[Raw data]
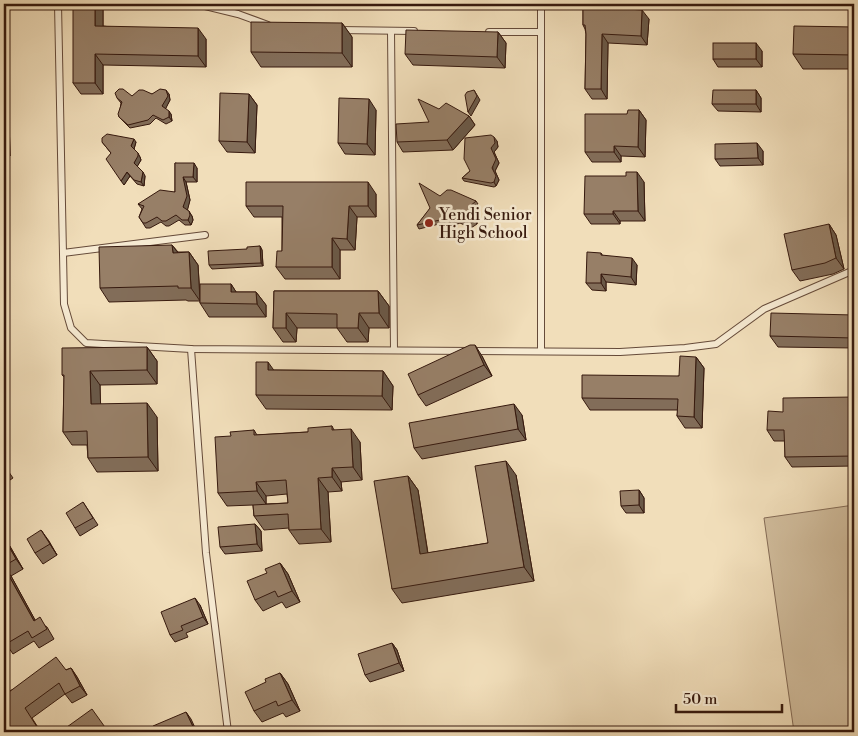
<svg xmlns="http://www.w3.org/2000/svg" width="858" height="736" font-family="'Libre Bodoni',serif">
  <rect width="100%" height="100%" fill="#f1deba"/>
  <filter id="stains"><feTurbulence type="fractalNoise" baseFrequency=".004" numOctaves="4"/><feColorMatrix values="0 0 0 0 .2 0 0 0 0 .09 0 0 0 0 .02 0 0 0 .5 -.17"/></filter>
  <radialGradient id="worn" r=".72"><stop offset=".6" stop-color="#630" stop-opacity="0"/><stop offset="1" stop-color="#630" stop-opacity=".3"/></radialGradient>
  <path fill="#d1bd9d" stroke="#846b56" d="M854 505V732H794L764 518Z"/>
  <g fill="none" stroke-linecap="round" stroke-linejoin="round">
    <g stroke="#654a39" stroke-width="8">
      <g id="service">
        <path d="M58 4 64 304 71 328 86 343 191 349 620 352 685 348 716 344 764 309 854 270"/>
        <path d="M197 4 238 14 268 25"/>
        <path d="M541 4V351"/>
        <path d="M339 30 414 31"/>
        <path d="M391 31 394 350"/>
        <path d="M489 32H541"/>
        <path d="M63 253 205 235"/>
        <path d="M191 349 206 553 228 732"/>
        <path d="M377 732H391"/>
      </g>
    </g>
    <use href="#service" stroke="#f6ead2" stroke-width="6"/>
  </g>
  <g fill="#826d59" stroke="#36190e" fill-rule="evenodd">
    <path d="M103 4V26L206 39V67L103 65V94H81L73 83Z"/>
    <path d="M583 4H614V8L649 19 647 45 608 43 607 99H592L585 89 586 34 585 29 583 25Z"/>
    <path d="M342 23 352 37V67H261L251 52Z"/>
    <path d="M854 27V69H803L793 54Z"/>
    <path d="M498 32 506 43 505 68 413 65 405 54Z"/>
    <path d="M762 51V67H718L713 59Z"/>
    <path d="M756 90 761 98V112L718 111 712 104Z"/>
    <path d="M152 94H169L170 100 165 109 171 114 172 121 166 124 156 118 150 124 130 128 119 117 121 103 117 98Z"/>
    <path d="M249 94 257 105 255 153 227 152 219 141Z"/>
    <path d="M439 109 469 116 475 125 453 150 403 152 397 142 429 122Z"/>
    <path d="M4 110 9 117 10 156H4Z"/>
    <path d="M376 110 375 155 345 154 338 143Z"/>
    <path d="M639 110 646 120 645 157 621 156V162H592L585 152 627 114Z"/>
    <path d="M497 141 498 147 494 152 499 163 495 171 499 180 496 186 494 187 464 181 462 178 470 171Z"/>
    <path d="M102 142H136L134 149 140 157 141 160 137 166 145 176 144 186 137 184 130 176 124 185 111 153Z"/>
    <path d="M763 151V165L720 166 715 159Z"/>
    <path d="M175 163 197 168V182H186L190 200 187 210 192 216 193 220 191 225H185L179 220 169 226H166L161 222 150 228H146L139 217 142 209 138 204 175 192Z"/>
    <path d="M4 174 9 181V219H4Z"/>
    <path d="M644 182 645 221H620V224H591L584 214Z"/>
    <path d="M376 194V217H357L355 250H340V279H285L276 267 282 251V217H254L246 206Z"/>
    <path d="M440 196 476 201 478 204 472 210 477 221V224L471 228 460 223 450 227 443 223 419 229 417 225Z"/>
    <path d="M829 224 836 235 844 269 833 274 800 281 792 270Z"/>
    <path d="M172 245 178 252H189L198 265 200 295 231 284 236 292H256L266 305V317H209L200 303V301H188L186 300 109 302 100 288Z"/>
    <path d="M260 246 262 250 263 266 212 269 209 265 247 249Z"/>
    <path d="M4 253 8 259 7 287H4Z"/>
    <path d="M601 253 603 256 637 265 636 285 606 282V291L592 290 586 283Z"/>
    <path d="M274 291H378L389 306V328H369L368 342H347L337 328H297L296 342H283L273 328Z"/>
    <path d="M854 315V348L778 347 770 336Z"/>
    <path d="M147 347 157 361V384L100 385V404L157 417 158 471 97 472 88 458 87 445H72L63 432 64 377 62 375Z"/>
    <path d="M482 356 492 376 426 406 418 395Z"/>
    <path d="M696 357 704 368 702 428H685L677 416 678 410H590L582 398 679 376Z"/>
    <path d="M4 366 8 373V385H4Z"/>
    <path d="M274 370 383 371 393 386 392 410 266 409 256 395Z"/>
    <path d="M854 397V466L792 467 785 457V441H774L767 430 783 412Z"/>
    <path d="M522 415 526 440 422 459 414 448Z"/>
    <path d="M332 426 334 430 360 442 362 480 341 482 342 491 328 492 331 542 299 544 289 530V528L264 530 254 516 253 505 227 506 218 493 231 436 254 430 257 435 308 432ZM287 494 288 503 266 504V496Z"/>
    <path d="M4 465 13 478 4 484Z"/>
    <path d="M516 475 534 581 402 603 392 589 408 476 418 490 428 553 488 543Z"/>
    <path d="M639 490 644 498V513H626L621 506Z"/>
    <path d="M83 502 98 525 80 536 75 528Z"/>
    <path d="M255 524 261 531 262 551 225 554 220 547Z"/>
    <path d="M41 530 57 555 43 564 35 553Z"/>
    <path d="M4 536 23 569 11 576 35 620 47 627 54 639 39 648 34 641 13 654 4 641Z"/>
    <path d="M280 563 288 574 300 602 286 608 282 602 263 611 255 600 267 573Z"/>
    <path d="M200 605 208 624 186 633 188 637 175 642 170 635Z"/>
    <path d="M392 643 397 650 404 671 370 682 365 675Z"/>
    <path d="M71 668 77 677 87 695 72 703 65 694 32 718 41 732H4L9 691Z"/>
    <path d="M280 673 288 684 300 711 286 717 283 713 262 722 254 711 266 682Z"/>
  </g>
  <g fill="#6a5948" stroke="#36190e">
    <path d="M95 4H103V37L95 26Z"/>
    <path d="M608 4H614V9L618 14 608 5Z"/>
    <path d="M642 10 649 19 647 45 641 36Z"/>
    <path d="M342 23 352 37V67L342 53Z"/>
    <path d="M198 28 206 39V67L198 56Z"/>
    <path d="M498 32 506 43 505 68 497 57Z"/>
    <path d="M602 34 608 43 607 99 601 89Z"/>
    <path d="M756 43 762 51V67L756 59Z"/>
    <path d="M95 54 103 65V94L95 83Z"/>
    <path d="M166 90 169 94 170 100 165 110 162 106Z"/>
    <path d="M474 90 480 100 471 116 468 112Z"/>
    <path d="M756 90 761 98V112L756 104Z"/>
    <path d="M249 94 257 105 255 153 247 142Z"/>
    <path d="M369 99 376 110 375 155 367 144Z"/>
    <path d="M4 110 9 117 10 156 4 148Z"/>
    <path d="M639 110 646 120 645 157 638 147Z"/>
    <path d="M169 111 171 114 172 121 169 117Z"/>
    <path d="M469 116 475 125 453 150 447 140Z"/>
    <path d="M494 137 497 141 498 147 494 152 499 163 495 171 499 180 496 186 494 182 491 148Z"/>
    <path d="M134 139 136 142 134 149 131 146Z"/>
    <path d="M757 143 763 151V165L758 158Z"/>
    <path d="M614 146 621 156V162L614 152Z"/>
    <path d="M138 153 140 157 141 160 137 167 134 163Z"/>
    <path d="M194 163 197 168V182L193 177Z"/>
    <path d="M127 172 130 176 124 185 121 181Z"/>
    <path d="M143 172 145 176 144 186 141 182Z"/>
    <path d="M637 172 644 182 645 221 638 211Z"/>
    <path d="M4 174 9 181V219L4 212Z"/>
    <path d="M183 177 186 182 190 200 187 212 183 207Z"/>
    <path d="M368 182 376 194V217L368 206Z"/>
    <path d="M349 206 357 217 355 250 347 239Z"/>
    <path d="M469 207 477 221V224L475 221Z"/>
    <path d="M189 211 192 216 193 220 191 225 188 220Z"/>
    <path d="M613 211 620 221V224L613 214Z"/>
    <path d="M829 224 836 235 844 269 836 258Z"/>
    <path d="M332 238 340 250V279L332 267Z"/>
    <path d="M172 245 182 258 173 253Z"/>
    <path d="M260 246 262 250 263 266 261 263Z"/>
    <path d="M189 252 198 265 200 301 191 288Z"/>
    <path d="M4 253 8 259 7 287 4 282Z"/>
    <path d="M632 258 637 265 636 285 631 277Z"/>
    <path d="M601 274 606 282V291L601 283Z"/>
    <path d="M231 284 240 298 231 292Z"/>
    <path d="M378 291 389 306V328L379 313Z"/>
    <path d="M256 292 266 305V317L257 304Z"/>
    <path d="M286 313 297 328 296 342 286 328Z"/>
    <path d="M359 313 369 328 368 342 358 328Z"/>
    <path d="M475 345 482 356 492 376 484 365Z"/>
    <path d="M147 347 157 361V384L147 370Z"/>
    <path d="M696 357 704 368 702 428 694 417Z"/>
    <path d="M268 362 278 376 268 370Z"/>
    <path d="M4 366 8 373V385L4 379Z"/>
    <path d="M90 371 100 385 101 418 91 404Z"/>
    <path d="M383 371 393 386 392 410 382 396Z"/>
    <path d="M147 403 157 417 158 471 148 457Z"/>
    <path d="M514 404 522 415 526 440 518 429Z"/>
    <path d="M351 429 360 442 362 480 353 467Z"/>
    <path d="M506 461 516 475 534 581 524 567Z"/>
    <path d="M332 468 341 482 342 491 332 477Z"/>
    <path d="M408 476 418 490 430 568 420 554Z"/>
    <path d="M318 478 328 492 331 542 321 529Z"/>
    <path d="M256 482 266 496V504L257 491Z"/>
    <path d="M639 490 644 498V513L639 505Z"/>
    <path d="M255 524 261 531 262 551 257 544Z"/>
    <path d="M41 530 49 541 57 555 50 544Z"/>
    <path d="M4 536 23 569 16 559 4 538Z"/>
    <path d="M280 563 288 574 300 602 292 591Z"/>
    <path d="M4 567 11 576 41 631 34 621Z"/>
    <path d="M195 598 200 605 208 624 203 617Z"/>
    <path d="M392 643 397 650 404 671 399 663Z"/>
    <path d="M71 668 77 677 87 695 80 686Z"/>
    <path d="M280 673 288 684 300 711 292 700Z"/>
    <path d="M186 712 191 719 197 732 195 731Z"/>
  </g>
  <g fill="#977f67" stroke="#36190e">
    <path d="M73 4H95V26L198 28V56L95 54V83H73Z"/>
    <path d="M583 4H608V5H612V8L642 10 641 36 602 34 601 89H585L586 34 585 25H583Z"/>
    <path d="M251 22 342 23V53L251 52Z"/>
    <path d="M794 26 854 27V55L793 54Z"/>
    <path d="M406 30 498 32 497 57 405 54Z"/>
    <rect x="713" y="43" width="43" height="16"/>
    <path d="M119 89H123L132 96 139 90H143L152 94 160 89 166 90 168 96 162 106 169 111V117L163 120 153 115 148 120 128 125 119 117 118 114 122 102 117 98 115 93Z"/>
    <path d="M474 90 477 96 468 112 465 95 467 92Z"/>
    <path d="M713 90H756V104H712Z"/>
    <path d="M220 93 249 94 247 142 219 141Z"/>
    <path d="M339 98 369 99 367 144 338 143Z"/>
    <path d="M418 99 439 109 446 103 469 116 447 140 397 142 396 124 429 122Z"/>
    <path d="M628 110H639L638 147 614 146V152H585V114H627Z"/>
    <path d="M107 134 134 139 131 146 138 153V156L134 163 143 172 141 182 134 180 127 172 121 181 106 159 111 153 102 142V138Z"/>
    <path d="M491 135 494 137 495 143 491 148 496 159 492 168 496 176 494 182 491 183 462 178 470 171 464 159 465 138Z"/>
    <path d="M757 143 758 158 715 159V144Z"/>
    <path d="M175 163H194L193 177H183L187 196 183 207 189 211 190 215 188 220H182L176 215 166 221H162L157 217 146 223H143L139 217 144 206 138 204 160 190 175 192Z"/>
    <path d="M626 172H637L638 211H613V214H584L585 176H626Z"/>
    <path d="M246 182H368V206H349L347 239 332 238V267H276L277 251H282L283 206H246Z"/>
    <path d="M419 183 440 196 447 190H451L476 201 469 207 475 217V221L469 224 458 220 447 224 440 220 417 225 430 208Z"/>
    <path d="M829 224 836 258 825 263 792 270 784 234Z"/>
    <path d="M172 245 173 253 189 252 191 288H178V286L100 288 99 247Z"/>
    <path d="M260 246 261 263 209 265 208 251 247 249V247Z"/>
    <path d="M587 252 601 253V255L632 258 631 277 601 274V283H586Z"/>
    <path d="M200 284H231V292H256L257 304 200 303Z"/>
    <path d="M274 291H378L379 313H359L358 328H337V314L286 313V328H273Z"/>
    <path d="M771 313 854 315V338L770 336Z"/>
    <path d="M470 345H475L484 365 418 395 408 374Z"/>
    <path d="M147 347V370L90 371 91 404 147 403 148 457 88 458 87 431 63 432 64 375H62V348Z"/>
    <path d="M680 356 696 357 694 417 677 416 678 399 582 398V375L679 376Z"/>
    <path d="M256 362H268V370L383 371 382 396 256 395Z"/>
    <path d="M854 397V456L785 457 784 430H767L768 411 783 412V398Z"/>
    <path d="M514 404 518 429 414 448 409 423Z"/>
    <path d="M332 426V430L351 429 353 467 332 468V477L318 478 321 529 289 530 288 514 254 516 253 505 288 503 286 480 256 482 257 491 218 493 215 437 231 436 230 432 254 430V435L308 432V428Z"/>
    <path d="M506 461 524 567 392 589 374 481 408 476 420 554 488 543 475 466Z"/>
    <path d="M639 490V505L621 506 620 491Z"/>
    <path d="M83 502 93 518 75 528 66 513Z"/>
    <path d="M255 524 257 544 220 547 218 527Z"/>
    <path d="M41 530 50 544 35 553 27 539Z"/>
    <path d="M4 538 16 559 4 566Z"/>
    <path d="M280 563 292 591 278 597 275 591 255 600 247 581 267 573 265 569Z"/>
    <path d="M4 567 34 621 40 617 47 629 32 638 28 631 6 644 4 641Z"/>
    <path d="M195 598 203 617 181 626 183 630 170 635 161 612Z"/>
    <path d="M392 643 399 663 365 675 358 654Z"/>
    <path d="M56 657 66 670 71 668 80 686 65 694 59 683 25 708 37 727 30 732H4V684L9 692Z"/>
    <path d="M280 673 292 700 278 706 276 701 254 711 245 692 266 682 265 679Z"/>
    <path d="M92 709 107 730 105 732H60Z"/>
    <path d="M186 712 195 731 193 732H156L153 726Z"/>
  </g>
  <circle fill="#8f2418" stroke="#f6ead2" stroke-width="2" cx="429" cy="223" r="5"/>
  <g text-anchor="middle" stroke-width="5" stroke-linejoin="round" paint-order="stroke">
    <g font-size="16" fill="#36190e" stroke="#f6ead2" text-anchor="start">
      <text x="439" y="220">Yendi Senior<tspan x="439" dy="18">High School</tspan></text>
    </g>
  </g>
  <rect width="858" height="736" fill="none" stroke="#f1deba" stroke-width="20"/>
  <rect x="5" y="5" width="848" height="726" fill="none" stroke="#36190e" stroke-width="2.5"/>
  <rect x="10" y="10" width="838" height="716" fill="none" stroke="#36190e"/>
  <path d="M676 704v8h106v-8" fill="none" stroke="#36190e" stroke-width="2.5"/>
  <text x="683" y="704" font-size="15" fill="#36190e" stroke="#f6ead2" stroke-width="4" paint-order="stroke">50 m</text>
  <rect width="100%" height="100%" filter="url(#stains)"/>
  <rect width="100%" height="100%" fill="url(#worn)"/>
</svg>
[/Raw data]
Your task: Working through the entries above, copy every line in which "worn" is found.

Result of this task:
  <radialGradient id="worn" r=".72"><stop offset=".6" stop-color="#630" stop-opacity="0"/><stop offset="1" stop-color="#630" stop-opacity=".3"/></radialGradient>
  <rect width="100%" height="100%" fill="url(#worn)"/>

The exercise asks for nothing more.